I am deeply concerned with deconstructing a reductionistic sense of sexuality by helping the broader church understand that same-sex sexuality is an aspect of the personhood of sexual minorities. It isn’t only or primarily about what people might want to do in terms of sexual activity, but is a way of being in the world, of viewing relationships, expressing creativity, humor, all those aspects of who we are as a human.

We need to find new ways, new wineskins, to relate to people across the spectrum of sexual orientation simply as human beings. If we can find points of connection that are meaningful—not just talking about the weather but actually having conversations about things that matter—we can focus on seeing one another through the lens of our shared humanity.

How have sexual minorities outside the church—whether they left the church at some point or were never a part of it—responded to your outreach efforts?

Gritter: We have a lot of credibility-building to do. We have trust to earn. We have people watching us and testing us all across the spectrum.  But I’ve found that when we posture ourselves relationally, generously, and humbly, people respond to that.

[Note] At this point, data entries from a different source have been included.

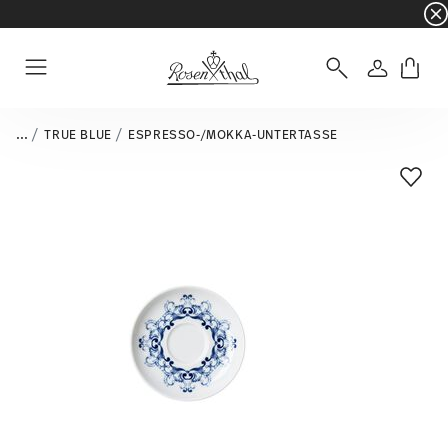
☀️ Summer SALE – noch mehr sparen: zusätzli
Anmelde
Menu
...
TRUE BLUE
ESPRESSO-/MOKKA-UNTERTASSE
Add T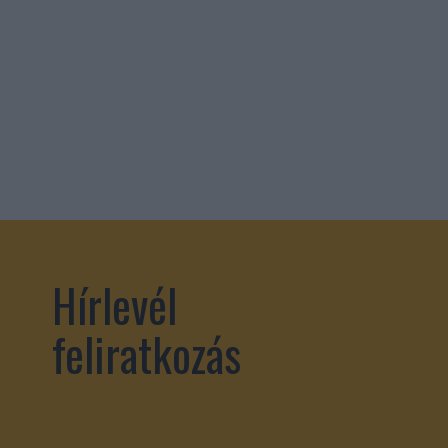
Hírlevél
feliratkozás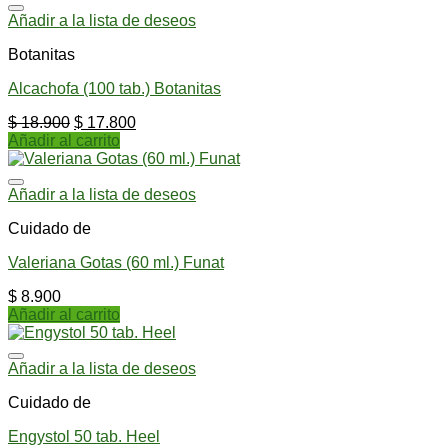
Añadir a la lista de deseos
Botanitas
Alcachofa (100 tab.) Botanitas
$
18.900
$
17.800
Añadir al carrito
Añadir a la lista de deseos
Cuidado de
Valeriana Gotas (60 ml.) Funat
$
8.900
Añadir al carrito
Añadir a la lista de deseos
Cuidado de
Engystol 50 tab. Heel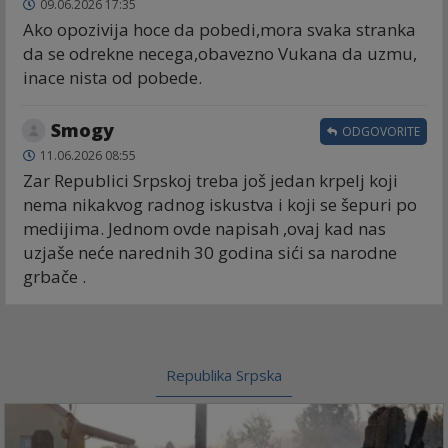
09.06.2026 17:35
Ako opozivija hoce da pobedi,mora svaka stranka
da se odrekne necega,obavezno Vukana da uzmu,
inace nista od pobede.
Smogy
ODGOVORITE
11.06.2026 08:55
Zar Republici Srpskoj treba još jedan krpelj koji
nema nikakvog radnog iskustva i koji se šepuri po
medijima. Jednom ovde napisah ,ovaj kad nas
uzjaše neće narednih 30 godina sići sa narodne
grbače .
Republika Srpska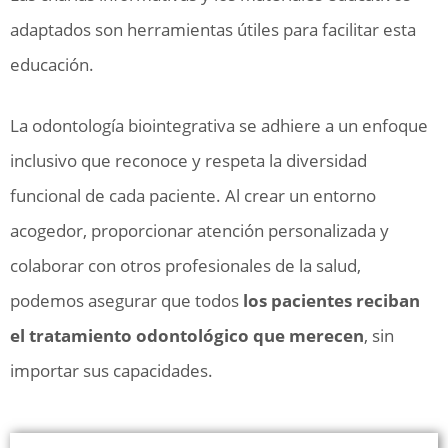
adaptados son herramientas útiles para facilitar esta
educación.
La odontología biointegrativa se adhiere a un enfoque
inclusivo que reconoce y respeta la diversidad
funcional de cada paciente. Al crear un entorno
acogedor, proporcionar atención personalizada y
colaborar con otros profesionales de la salud,
podemos asegurar que todos
los pacientes reciban
el tratamiento odontológico que merecen
, sin
importar sus capacidades.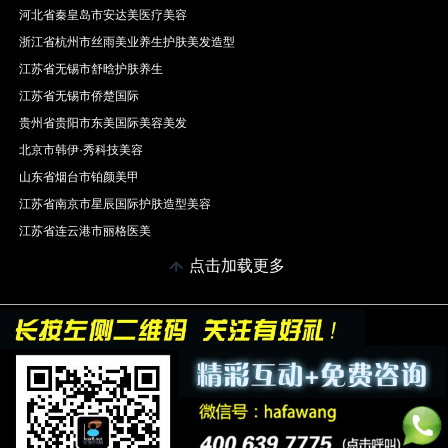
河北省秦皇岛市安达美医疗美容
浙江省杭州市丝雨美业养生护肤美发造型
江苏省无锡市舒晗护肤养生
江苏省无锡市侨楚国际
贵州省贵阳市东美国际美容美发
北京市韩伊·秀科技美容
山东省烟台市铂颜美甲
江苏省南京市星辰国际护肤造型美容
江苏省连云港市丽格医美
点击加载更多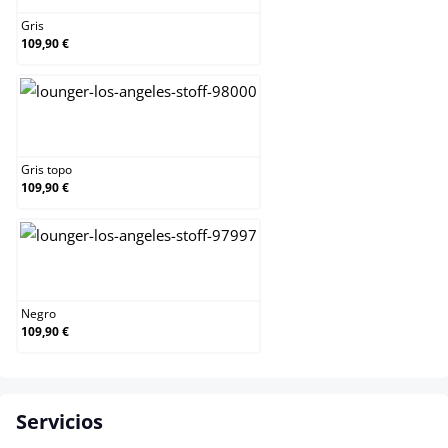
Gris
109,90 €
Gris topo
Gris topo
109,90 €
Negro
Negro
109,90 €
Servicios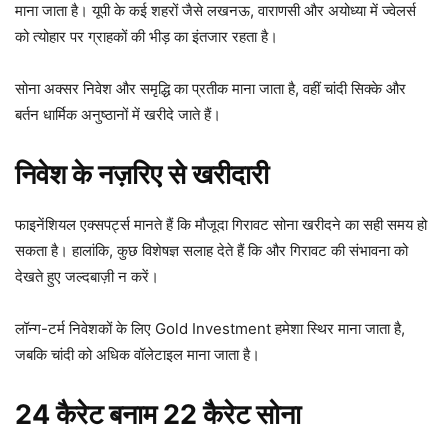
माना जाता है। यूपी के कई शहरों जैसे लखनऊ, वाराणसी और अयोध्या में ज्वेलर्स
को त्योहार पर ग्राहकों की भीड़ का इंतजार रहता है।
सोना अक्सर निवेश और समृद्धि का प्रतीक माना जाता है, वहीं चांदी सिक्के और
बर्तन धार्मिक अनुष्ठानों में खरीदे जाते हैं।
निवेश के नज़रिए से खरीदारी
फाइनेंशियल एक्सपर्ट्स मानते हैं कि मौजूदा गिरावट सोना खरीदने का सही समय हो
सकता है। हालांकि, कुछ विशेषज्ञ सलाह देते हैं कि और गिरावट की संभावना को
देखते हुए जल्दबाज़ी न करें।
लॉन्ग-टर्म निवेशकों के लिए Gold Investment हमेशा स्थिर माना जाता है,
जबकि चांदी को अधिक वॉलेटाइल माना जाता है।
24 कैरेट बनाम 22 कैरेट सोना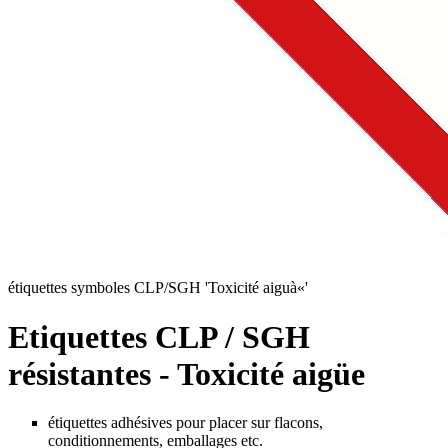
étiquettes symboles CLP/SGH 'Toxicité aiguà«'
Etiquettes CLP / SGH
résistantes - Toxicité aigüe
étiquettes adhésives pour placer sur flacons,
conditionnements, emballages etc.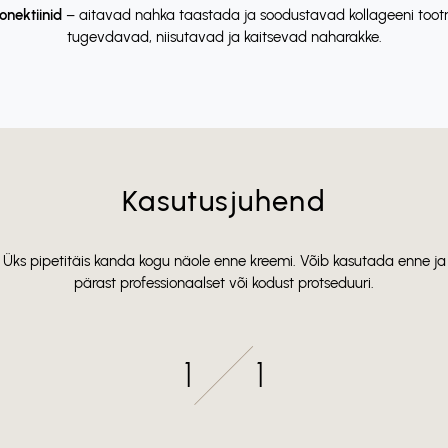
onektiinid
– aitavad nahka taastada ja soodustavad kollageeni tootm
tugevdavad, niisutavad ja kaitsevad naharakke.
Kasutusjuhend
Üks pipetitäis kanda kogu näole enne kreemi. Võib kasutada enne ja
pärast professionaalset või kodust protseduuri.
1
1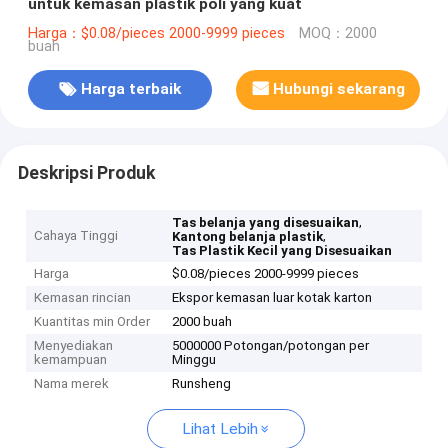
untuk kemasan plastik poli yang kuat
Harga：$0.08/pieces 2000-9999 pieces
MOQ：2000
buah
Harga terbaik
Hubungi sekarang
Deskripsi Produk
,
Tas belanja yang disesuaikan
Cahaya Tinggi
,
Kantong belanja plastik
Tas Plastik Kecil yang Disesuaikan
Harga
$0.08/pieces 2000-9999 pieces
Kemasan rincian
Ekspor kemasan luar kotak karton
Kuantitas min Order
2000 buah
Menyediakan
5000000 Potongan/potongan per
kemampuan
Minggu
Nama merek
Runsheng
Lihat Lebih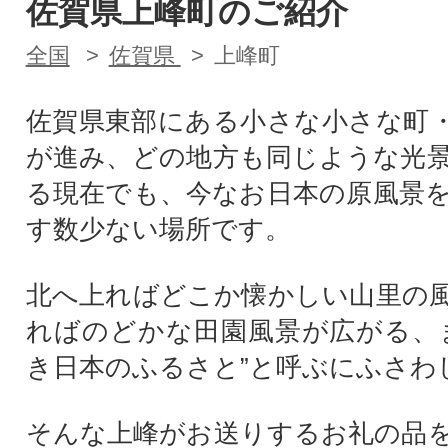
佐賀県上峰町のご紹介
全国
佐賀県
上峰町
佐賀県東部にある小さな小さな町
が進み、どの地方も同じような光
る現在でも、今なお日本の原風景
す数少ない場所です。
北へ上ればどこか懐かしい山里の
ればのどかな田園風景が広がる、
き日本のふるさと”と呼ぶにふさわ
そんな上峰がお送りするお礼の品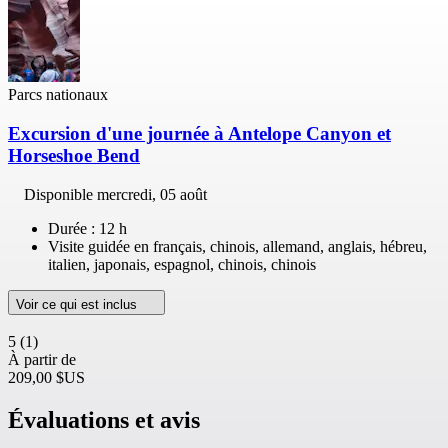
Parcs nationaux
Excursion d'une journée à Antelope Canyon et
Horseshoe Bend
Disponible
mercredi, 05 août
Durée : 12 h
Visite guidée en français, chinois, allemand, anglais, hébreu,
italien, japonais, espagnol, chinois, chinois
Voir ce qui est inclus
5
(1)
À partir de
209,00 $US
Évaluations et avis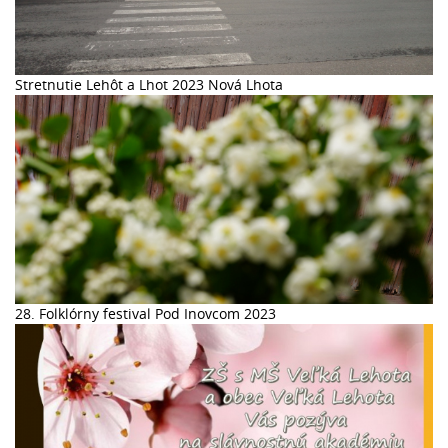
Stretnutie Lehôt a Lhot 2023 Nová Lhota
28. Folklórny festival Pod Inovcom 2023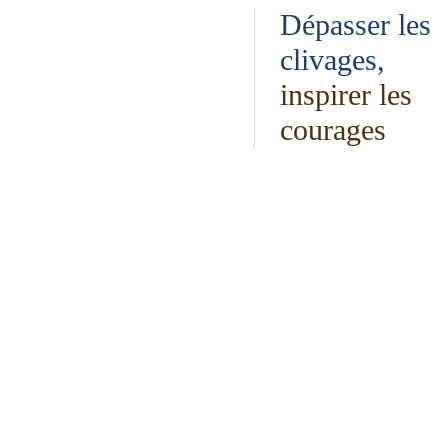
Dépasser les
clivages,
inspirer les
courages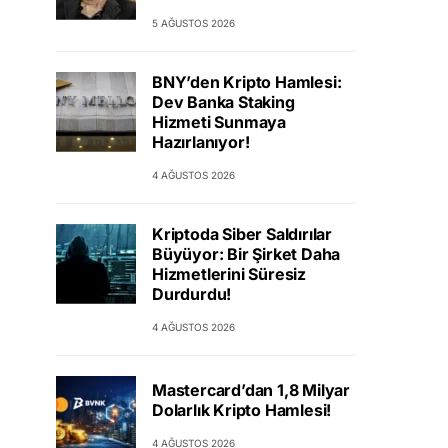
5 AĞUSTOS 2026
BNY’den Kripto Hamlesi:
Dev Banka Staking
Hizmeti Sunmaya
Hazırlanıyor!
4 AĞUSTOS 2026
Kriptoda Siber Saldırılar
Büyüyor: Bir Şirket Daha
Hizmetlerini Süresiz
Durdurdu!
4 AĞUSTOS 2026
Mastercard’dan 1,8 Milyar
Dolarlık Kripto Hamlesi!
4 AĞUSTOS 2026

Sometimes I shake my head and wonder: Why do they trust me? Why do they share their lives with me? But I’m grateful that they do. I think it says something to the power of language and posture and attitude.

You take a creative approach to engaging people in conversation. Tell us about some of the ways you do this.

Gritter: At New Direction we are committed to finding mutually respectful and innovative opportunities for engagement.  Two of our initiatives particularly embody this commitment.  The first is an online conversation forum around the arts, where we invite a team of contributors to submit their reflections on a piece of art and invite others to respond.  Often, this is a piece the contributor has created.

The second is an online community focused on matters of social justice.  We invite our connections to share about projects they are involved with and invite others to catch the vision.  I went to Cambodia in 2011 to develop relationship with a few agencies that we especially wanted to highlight for our networks.  In Southeast Asia there is a group of prostitutes called LadyBoys who are transgender.  These are very vulnerable individuals who endure sexual assault and beatings and extreme social isolation. But there are some wonderful Christian groups who are offering a safe place, job training, and a new start to those who want to leave the sex trade.  In raising awareness and support for the groups that work with this population, we can join in mobilizing the compassion and resources of gay Christians to bring justice and shalom.

Josh MacIvor-Andersen is a freelance writer and assistant professor of English at Northern Michigan University, Marquette, Mich.